*** Opening of PROVIDED TEXT ***

To view your frames, go to the Sketch menu, and click on Open sketch folder". You'll see a folder that has your frames in it. Go to the "Tools" menu, and select "Moviemaker". It's going to ask you to browse to the folder with your frames in it. The easiest way to get this is to look at the top of the file manager for the nested directories above the "frames" directory. When you've selected "frames" in Moviemaker, go ahead and tell it to make a movie for you.
You're going to find that Moviemaker has one big drawback: it doesn't let you control the fps of the video you're creating, and webcams - and the Kinect is basically a fancy webcam - don't have the expected standard video framerates. So let's find another tool to encode that videothat gives you more control. You may remember back in the Python OpenCV exercises, there was a final encoding step that ran in the terminal window after the frames were generated. You can use the same thing here. The program is called ffmpeg, and we can use the same arguments that the Python code used.
First, open up a terminal window. Next, take note of your frames directory - you'll need that here, too. This is the command to run ffmpeg - you may have seen it, if you looked at the Python code. Replace the things inside brackets with your custom arguments - only the capital letters, I've given you some hints on what your filenames should look like in the lowercase parts.
ffmpeg -i [FRAMES DIRECTORY/frames%d.png] -r [FPS] -vcodec png [OUTPUT FILENAME.mov]So what's a good FPS for these? Well, it's really hard to know exactly; when we're starting and stopping the recording by hand, we don't have a great way to automatically get how many seconds long the record time is - or at least, I haven't written one. You could probably write a few lines of code to count and tell you. My suggestions are these: in the Kinect specs I've seen, 15fps is what they say each camera gives, since they're sharing a single data stream at 30fps. However, when I was encoding Kinect videos by hand a while back, I was getting about 7fps in practice. I'd try the encoding at 7fps and at 15fps, and see how close one of those gets you to natural-looking motion.

*** Close of PROVIDED TEXT ***

--- ABOUT THIS TASK ---
For each statement, answer yes or no on whether it agrees with the text on turning frames into a movie, and quote the words of the text that decide it. 1. Moviemaker lets you set the fps of the video it creates. 2. The ffmpeg command is run in a terminal window. 3. When encoding Kinect videos by hand, the author got about 15fps in practice. The records stand apart from the text and are separate material.

*** Opening of EXTRACTED DATA ***

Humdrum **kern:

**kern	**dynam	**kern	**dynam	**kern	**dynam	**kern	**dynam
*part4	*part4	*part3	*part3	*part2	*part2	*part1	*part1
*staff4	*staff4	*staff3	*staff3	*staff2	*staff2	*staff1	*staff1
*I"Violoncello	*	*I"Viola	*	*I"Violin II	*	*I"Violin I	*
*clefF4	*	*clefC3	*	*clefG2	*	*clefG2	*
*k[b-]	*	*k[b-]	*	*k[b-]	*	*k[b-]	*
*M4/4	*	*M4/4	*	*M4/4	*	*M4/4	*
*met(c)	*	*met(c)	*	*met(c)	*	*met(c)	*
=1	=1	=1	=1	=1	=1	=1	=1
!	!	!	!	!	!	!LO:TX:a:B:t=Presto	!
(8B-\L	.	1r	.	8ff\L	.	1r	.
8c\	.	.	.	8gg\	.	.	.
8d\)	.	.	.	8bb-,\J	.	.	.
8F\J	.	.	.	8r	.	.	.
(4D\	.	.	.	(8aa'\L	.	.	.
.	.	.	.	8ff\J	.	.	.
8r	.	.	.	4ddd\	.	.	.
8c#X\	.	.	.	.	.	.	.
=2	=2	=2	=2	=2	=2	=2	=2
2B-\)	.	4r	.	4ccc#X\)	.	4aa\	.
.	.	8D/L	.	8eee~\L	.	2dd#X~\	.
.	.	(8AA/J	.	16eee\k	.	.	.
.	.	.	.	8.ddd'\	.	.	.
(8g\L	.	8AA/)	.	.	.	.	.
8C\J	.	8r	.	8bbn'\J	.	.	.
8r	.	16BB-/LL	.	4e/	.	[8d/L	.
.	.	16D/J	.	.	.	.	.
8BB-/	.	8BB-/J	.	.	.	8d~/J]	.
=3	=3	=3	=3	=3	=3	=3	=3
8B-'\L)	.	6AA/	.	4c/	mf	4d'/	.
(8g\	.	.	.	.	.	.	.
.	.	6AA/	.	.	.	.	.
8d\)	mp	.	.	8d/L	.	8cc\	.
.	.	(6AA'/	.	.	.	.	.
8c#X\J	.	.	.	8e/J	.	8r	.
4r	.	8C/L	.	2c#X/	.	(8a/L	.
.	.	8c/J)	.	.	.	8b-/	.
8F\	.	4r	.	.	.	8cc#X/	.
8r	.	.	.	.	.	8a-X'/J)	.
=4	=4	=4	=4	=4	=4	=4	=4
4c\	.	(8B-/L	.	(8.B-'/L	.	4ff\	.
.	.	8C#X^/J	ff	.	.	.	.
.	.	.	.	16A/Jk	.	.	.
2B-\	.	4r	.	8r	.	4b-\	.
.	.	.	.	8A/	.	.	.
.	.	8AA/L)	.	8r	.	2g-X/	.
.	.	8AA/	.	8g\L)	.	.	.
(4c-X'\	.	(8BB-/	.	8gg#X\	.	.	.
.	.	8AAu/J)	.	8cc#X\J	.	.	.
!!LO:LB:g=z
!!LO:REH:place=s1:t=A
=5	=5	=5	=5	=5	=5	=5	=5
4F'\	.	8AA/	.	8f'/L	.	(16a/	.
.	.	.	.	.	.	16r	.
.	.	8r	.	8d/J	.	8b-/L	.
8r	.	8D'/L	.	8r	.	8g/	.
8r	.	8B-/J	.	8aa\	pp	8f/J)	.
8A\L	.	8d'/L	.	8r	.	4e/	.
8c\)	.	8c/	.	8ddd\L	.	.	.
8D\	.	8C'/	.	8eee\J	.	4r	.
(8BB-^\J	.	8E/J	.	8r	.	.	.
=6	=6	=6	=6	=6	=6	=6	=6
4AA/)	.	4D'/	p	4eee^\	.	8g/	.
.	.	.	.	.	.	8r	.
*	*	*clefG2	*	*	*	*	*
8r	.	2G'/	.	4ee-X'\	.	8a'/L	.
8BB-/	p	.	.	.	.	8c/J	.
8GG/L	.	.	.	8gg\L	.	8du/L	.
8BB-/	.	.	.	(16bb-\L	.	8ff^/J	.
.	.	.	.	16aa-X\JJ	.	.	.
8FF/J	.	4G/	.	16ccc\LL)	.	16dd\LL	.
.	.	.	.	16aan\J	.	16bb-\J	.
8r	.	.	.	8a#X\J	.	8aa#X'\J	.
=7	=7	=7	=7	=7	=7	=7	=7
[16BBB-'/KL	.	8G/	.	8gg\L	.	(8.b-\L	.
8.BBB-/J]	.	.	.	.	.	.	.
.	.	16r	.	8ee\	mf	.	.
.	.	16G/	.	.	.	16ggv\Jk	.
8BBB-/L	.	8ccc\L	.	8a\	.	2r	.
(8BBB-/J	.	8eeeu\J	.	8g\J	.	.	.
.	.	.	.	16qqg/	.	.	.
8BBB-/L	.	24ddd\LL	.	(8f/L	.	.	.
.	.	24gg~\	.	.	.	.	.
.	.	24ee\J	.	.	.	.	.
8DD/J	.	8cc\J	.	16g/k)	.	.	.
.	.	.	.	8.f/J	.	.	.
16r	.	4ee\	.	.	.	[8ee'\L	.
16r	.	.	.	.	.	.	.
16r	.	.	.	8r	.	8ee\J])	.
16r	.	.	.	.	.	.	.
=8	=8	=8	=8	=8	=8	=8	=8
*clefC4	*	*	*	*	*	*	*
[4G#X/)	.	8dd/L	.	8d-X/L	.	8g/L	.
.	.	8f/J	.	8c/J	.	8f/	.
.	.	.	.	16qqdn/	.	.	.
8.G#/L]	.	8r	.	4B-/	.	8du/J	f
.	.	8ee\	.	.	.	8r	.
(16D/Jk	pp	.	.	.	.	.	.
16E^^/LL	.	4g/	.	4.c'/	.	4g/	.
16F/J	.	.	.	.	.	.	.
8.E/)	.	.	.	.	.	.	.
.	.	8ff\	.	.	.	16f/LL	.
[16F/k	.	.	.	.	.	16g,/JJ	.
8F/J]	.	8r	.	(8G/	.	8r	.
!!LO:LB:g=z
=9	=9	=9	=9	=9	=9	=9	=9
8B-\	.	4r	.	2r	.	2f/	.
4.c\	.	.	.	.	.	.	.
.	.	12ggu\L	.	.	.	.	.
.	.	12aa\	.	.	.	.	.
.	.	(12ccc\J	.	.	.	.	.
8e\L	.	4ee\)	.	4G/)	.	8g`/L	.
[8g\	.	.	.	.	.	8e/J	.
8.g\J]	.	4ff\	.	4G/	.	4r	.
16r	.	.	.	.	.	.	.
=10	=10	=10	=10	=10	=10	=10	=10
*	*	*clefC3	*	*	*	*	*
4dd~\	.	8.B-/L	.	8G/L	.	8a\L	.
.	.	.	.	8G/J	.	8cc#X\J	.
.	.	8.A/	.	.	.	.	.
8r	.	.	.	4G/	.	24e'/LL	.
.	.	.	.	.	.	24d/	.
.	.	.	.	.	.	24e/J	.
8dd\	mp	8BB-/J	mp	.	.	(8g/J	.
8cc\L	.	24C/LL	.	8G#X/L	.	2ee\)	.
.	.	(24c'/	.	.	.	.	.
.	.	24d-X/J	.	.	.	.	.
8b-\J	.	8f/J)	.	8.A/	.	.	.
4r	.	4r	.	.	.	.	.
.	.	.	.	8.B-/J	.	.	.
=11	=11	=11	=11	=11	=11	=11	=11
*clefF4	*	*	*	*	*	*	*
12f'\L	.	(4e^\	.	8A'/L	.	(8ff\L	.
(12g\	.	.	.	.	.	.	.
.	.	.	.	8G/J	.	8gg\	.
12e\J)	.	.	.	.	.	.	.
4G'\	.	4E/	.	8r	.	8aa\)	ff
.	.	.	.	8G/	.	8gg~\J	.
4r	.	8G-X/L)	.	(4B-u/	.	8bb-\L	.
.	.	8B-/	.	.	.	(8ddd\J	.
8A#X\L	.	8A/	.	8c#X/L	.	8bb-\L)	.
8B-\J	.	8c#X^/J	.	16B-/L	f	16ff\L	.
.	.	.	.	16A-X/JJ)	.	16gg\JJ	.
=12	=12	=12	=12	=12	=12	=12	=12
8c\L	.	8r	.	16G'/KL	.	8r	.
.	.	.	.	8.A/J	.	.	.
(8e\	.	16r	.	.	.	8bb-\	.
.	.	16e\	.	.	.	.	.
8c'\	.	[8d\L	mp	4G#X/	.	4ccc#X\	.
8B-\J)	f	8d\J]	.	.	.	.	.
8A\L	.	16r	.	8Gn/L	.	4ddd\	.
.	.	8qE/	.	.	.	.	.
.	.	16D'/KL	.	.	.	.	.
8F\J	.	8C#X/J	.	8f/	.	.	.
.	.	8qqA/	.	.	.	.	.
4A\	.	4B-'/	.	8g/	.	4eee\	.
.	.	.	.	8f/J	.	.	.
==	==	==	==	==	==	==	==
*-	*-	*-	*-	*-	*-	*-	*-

*** Close of EXTRACTED DATA ***

--- EXPECTED ANSWER ---
1. No: "it doesn't let you control the fps of the video you're creating"
2. Yes: "First, open up a terminal window."
3. No: "I was getting about 7fps in practice"